▶ AIM OF THE EXERCISE
Verbatim, and with nothing else, reproduce the data below from its first line through the line containing "demás, el número".

▶ RECORDS FOR THE TASK
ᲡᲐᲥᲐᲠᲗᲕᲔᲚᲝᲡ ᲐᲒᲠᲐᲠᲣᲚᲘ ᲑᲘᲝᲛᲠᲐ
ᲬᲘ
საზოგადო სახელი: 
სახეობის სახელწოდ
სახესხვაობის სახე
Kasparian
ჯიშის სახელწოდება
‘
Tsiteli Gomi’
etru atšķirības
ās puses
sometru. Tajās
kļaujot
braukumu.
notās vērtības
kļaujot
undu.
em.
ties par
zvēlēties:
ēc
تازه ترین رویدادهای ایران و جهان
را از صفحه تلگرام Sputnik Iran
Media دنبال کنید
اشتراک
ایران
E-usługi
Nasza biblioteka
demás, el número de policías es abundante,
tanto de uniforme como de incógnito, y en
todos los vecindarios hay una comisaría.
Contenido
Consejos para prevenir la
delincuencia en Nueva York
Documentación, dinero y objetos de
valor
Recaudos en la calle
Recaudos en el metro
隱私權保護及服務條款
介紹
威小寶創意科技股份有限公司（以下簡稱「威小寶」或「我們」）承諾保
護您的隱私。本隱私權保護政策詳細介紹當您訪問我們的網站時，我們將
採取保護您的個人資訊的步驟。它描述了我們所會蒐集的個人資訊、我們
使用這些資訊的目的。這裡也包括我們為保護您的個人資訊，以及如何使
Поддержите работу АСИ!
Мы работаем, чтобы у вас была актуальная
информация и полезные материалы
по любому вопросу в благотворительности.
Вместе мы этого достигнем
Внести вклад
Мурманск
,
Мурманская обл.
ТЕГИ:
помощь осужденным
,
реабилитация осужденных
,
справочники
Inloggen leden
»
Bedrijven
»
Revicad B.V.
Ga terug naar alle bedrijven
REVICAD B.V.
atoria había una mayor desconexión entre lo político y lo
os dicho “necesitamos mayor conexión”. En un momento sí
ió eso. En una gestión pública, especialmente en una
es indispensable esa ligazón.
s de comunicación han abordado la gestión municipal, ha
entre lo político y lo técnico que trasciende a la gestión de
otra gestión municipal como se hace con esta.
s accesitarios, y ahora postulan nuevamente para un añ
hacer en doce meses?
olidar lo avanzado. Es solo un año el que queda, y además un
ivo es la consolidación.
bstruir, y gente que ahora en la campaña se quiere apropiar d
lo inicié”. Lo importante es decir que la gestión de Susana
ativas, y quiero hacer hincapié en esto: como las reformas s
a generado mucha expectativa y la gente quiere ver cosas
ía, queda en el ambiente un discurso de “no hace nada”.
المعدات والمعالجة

▶ ANSWER TO THIS PROBLEM
ᲡᲐᲥᲐᲠᲗᲕᲔᲚᲝᲡ ᲐᲒᲠᲐᲠᲣᲚᲘ ᲑᲘᲝᲛᲠᲐ
ᲬᲘ
საზოგადო სახელი: 
სახეობის სახელწოდ
სახესხვაობის სახე
Kasparian
ჯიშის სახელწოდება
‘
Tsiteli Gomi’
etru atšķirības
ās puses
sometru. Tajās
kļaujot
braukumu.
notās vērtības
kļaujot
undu.
em.
ties par
zvēlēties:
ēc
تازه ترین رویدادهای ایران و جهان
را از صفحه تلگرام Sputnik Iran
Media دنبال کنید
اشتراک
ایران
E-usługi
Nasza biblioteka
demás, el número de policías es abundante,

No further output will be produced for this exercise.